Nevertheless, for last year's Beethoven 9, with Rattle and the Berlin Philharmonic, apparently the queue stretched round the corner onto Prince Consort Road by 9am on a Sunday morning, and with this year's performance on a Saturday, and with Kurt Masur and the London Philharmonic, it was sure to be popular.

In the end, kharin and I arrived at lunch time to find ourselves in the first ten. The queue built slowly but surely. Miss Marple (and here I am thinking Margaret Rutherford, rather than Joan Hickson) joined next to us, though she spent much of the time chatting to her friends in the season ticket queue.

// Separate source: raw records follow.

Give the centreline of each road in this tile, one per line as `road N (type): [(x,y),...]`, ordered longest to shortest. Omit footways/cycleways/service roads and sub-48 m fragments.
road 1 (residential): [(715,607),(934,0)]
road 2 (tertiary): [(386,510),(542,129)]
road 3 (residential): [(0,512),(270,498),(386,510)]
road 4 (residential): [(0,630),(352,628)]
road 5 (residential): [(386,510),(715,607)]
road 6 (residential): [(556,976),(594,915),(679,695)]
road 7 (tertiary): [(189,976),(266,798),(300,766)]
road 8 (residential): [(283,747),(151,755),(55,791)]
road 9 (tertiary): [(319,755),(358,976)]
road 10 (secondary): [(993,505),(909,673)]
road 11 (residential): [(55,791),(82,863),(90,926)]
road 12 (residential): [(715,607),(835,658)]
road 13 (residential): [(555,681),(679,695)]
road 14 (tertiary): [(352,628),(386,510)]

Next, a retired teacher from Oxford. Some tourists were amazed to see people queueing for several hours; later on, some tourists were equally amazed when told by the stewards that their chances were slim, as some people had been queueing for several hours.

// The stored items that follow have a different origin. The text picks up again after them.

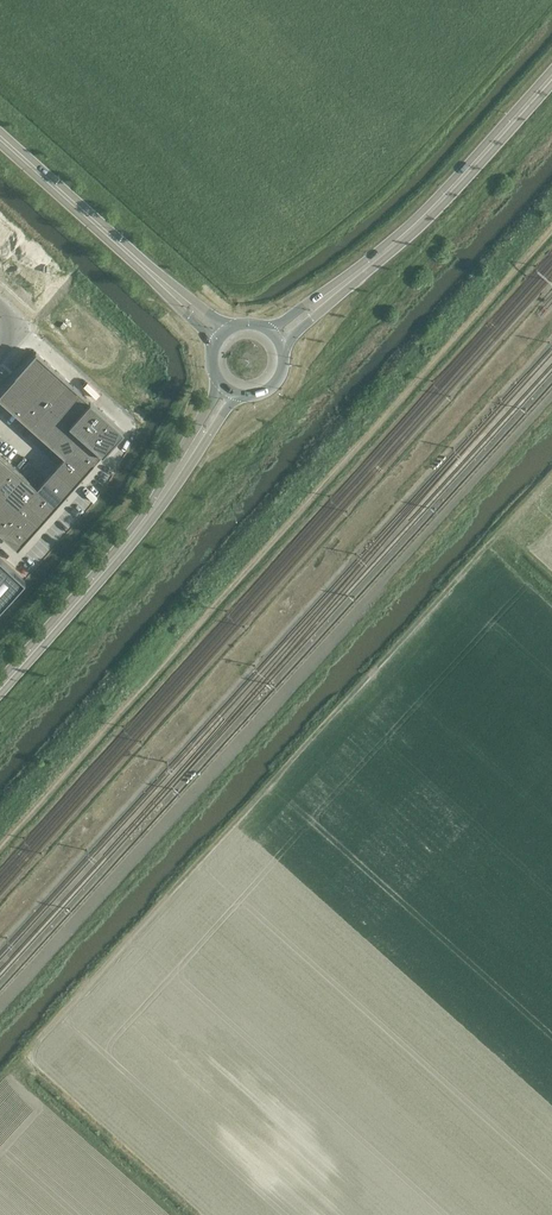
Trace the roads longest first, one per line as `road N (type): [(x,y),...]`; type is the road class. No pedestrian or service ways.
road 1 (track): [(551,229),(0,847)]
road 2 (secondary): [(0,685),(116,555),(191,447)]
road 3 (secondary): [(335,290),(448,193),(551,76)]
road 4 (secondary): [(174,292),(0,137)]

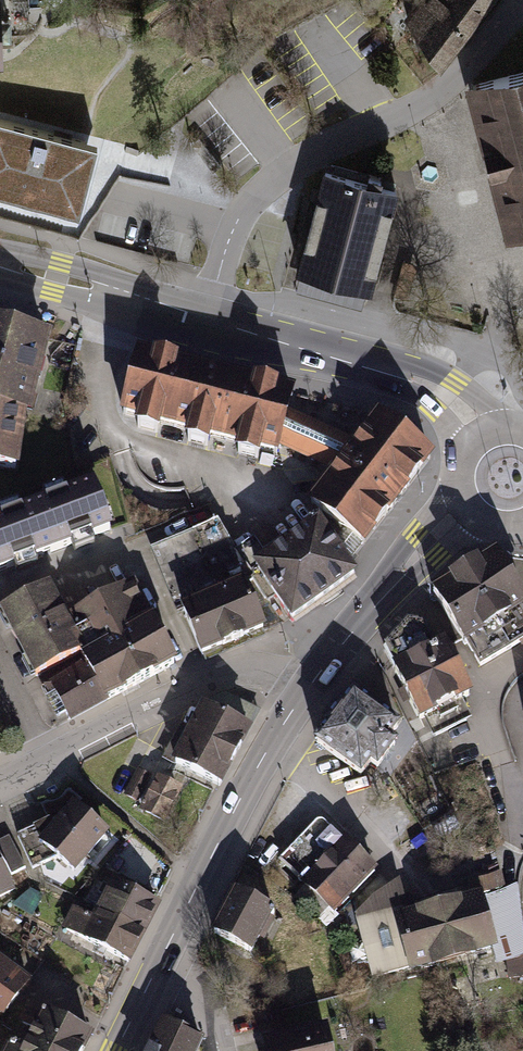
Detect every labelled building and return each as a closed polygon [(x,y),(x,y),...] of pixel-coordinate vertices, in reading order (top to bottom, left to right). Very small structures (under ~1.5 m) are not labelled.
[(410,23),(444,73),(497,0),(429,0),(410,23)] [(463,87),(501,235),(522,229),(522,72),(463,87)] [(0,120),(0,194),(80,216),(92,165),(97,146),(0,120)] [(395,191),(322,173),(298,273),(329,280),(371,290),(395,191)] [(0,325),(0,400),(25,406),(30,408),(47,337),(0,325)] [(285,454),(286,450),(295,414),(299,397),(138,356),(123,414),(140,418),(138,427),(158,432),(161,423),(191,431),(189,441),(207,445),(210,435),(242,444),(240,454),(258,459),(261,448),(285,454)] [(15,468),(25,406),(0,400),(0,466),(15,468)] [(362,443),(295,414),(286,450),(338,475),(362,443)] [(379,420),(362,443),(338,475),(311,511),(364,550),(431,459),(379,420)] [(0,520),(0,570),(110,529),(93,485),(0,520)] [(264,632),(246,585),(251,579),(216,519),(149,548),(177,614),(182,612),(199,656),(264,632)] [(354,580),(315,524),(250,569),(289,625),(334,594),(354,580)] [(495,554),(474,566),(433,591),(464,644),(467,642),(480,665),(522,640),(522,601),(495,554)] [(64,618),(47,585),(0,610),(0,616),(31,676),(81,650),(64,618)] [(84,655),(148,621),(129,585),(64,618),(81,650),(84,655)] [(170,664),(148,621),(84,655),(79,657),(82,664),(101,700),(170,664)] [(469,695),(444,645),(434,650),(422,625),(407,623),(385,649),(419,719),(426,715),(435,734),(466,720),(456,701),(469,695)] [(101,700),(82,664),(47,682),(66,718),(101,700)] [(398,726),(354,693),(343,708),(341,706),(326,726),(327,727),(317,741),(361,775),(371,762),(377,767),(394,744),(388,739),(398,726)] [(248,734),(206,712),(179,763),(220,785),(248,734)] [(151,776),(139,770),(126,792),(138,799),(151,776)] [(181,788),(160,777),(143,812),(164,822),(181,788)] [(58,856),(73,871),(105,833),(75,807),(57,828),(48,822),(17,836),(32,868),(58,856)] [(374,871),(321,819),(281,859),(329,907),(348,888),(353,893),(374,871)] [(0,846),(0,852),(12,875),(25,868),(10,841),(0,846)] [(10,899),(0,878),(0,904),(10,899)] [(158,904),(113,881),(99,909),(144,932),(158,904)] [(357,915),(358,921),(401,909),(404,908),(397,883),(372,898),(357,915)] [(401,909),(358,921),(373,977),(411,967),(411,968),(493,947),(497,954),(499,957),(503,959),(507,959),(509,976),(522,975),(522,947),(516,889),(404,919),(401,909)] [(214,941),(252,959),(274,916),(236,897),(214,941)] [(66,928),(130,960),(144,932),(99,909),(93,920),(74,911),(66,928)] [(6,1015),(30,981),(0,961),(0,1010),(6,1015)] [(54,1050),(84,1050),(91,1035),(28,1005),(21,1021),(35,1028),(30,1039),(54,1050)] [(205,1043),(163,1023),(150,1050),(201,1050),(205,1043)] [(264,1050),(328,1050),(325,1032),(262,1044),(264,1050)] [(30,1039),(24,1050),(54,1050),(30,1039)]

The first half was a UK premiere: The Light of the End by Sofia Gubaidulina. The work varied in mood, mainly dark and austere, with the use of natural harmonics (rather than the standard tonic scale) giving a curiously ancient air to some of the sounds. Yet in other sections the percussion effects (particularly xylophone and tubular bells) were energetically exciting. I will make an effort to use Radio 3's Listen Again this week for the piece - my initial reaction was positive, but most music benefits from some degree of familiarity.

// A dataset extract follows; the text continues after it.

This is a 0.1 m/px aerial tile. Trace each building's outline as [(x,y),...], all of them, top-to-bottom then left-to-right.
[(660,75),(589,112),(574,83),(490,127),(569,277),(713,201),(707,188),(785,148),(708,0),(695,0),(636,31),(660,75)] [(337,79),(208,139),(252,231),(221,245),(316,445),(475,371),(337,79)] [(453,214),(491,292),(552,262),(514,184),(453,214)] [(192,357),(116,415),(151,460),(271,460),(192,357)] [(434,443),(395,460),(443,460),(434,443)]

The second half was Beethoven's Ninth Symphony. Along with Henry Wood's Fantasia on British Sea Songs and Jerusalem, this is the only piece guaranteed to feature in every Proms season (though apparently it has been omitted from time to time). Masur worked the orchestra hard, and to great effect. In the final movement, the massed choirs were glorious, filling the hall with sound. I'm not intending to make this a regular pilgrimage, but it was definitely worth experiencing.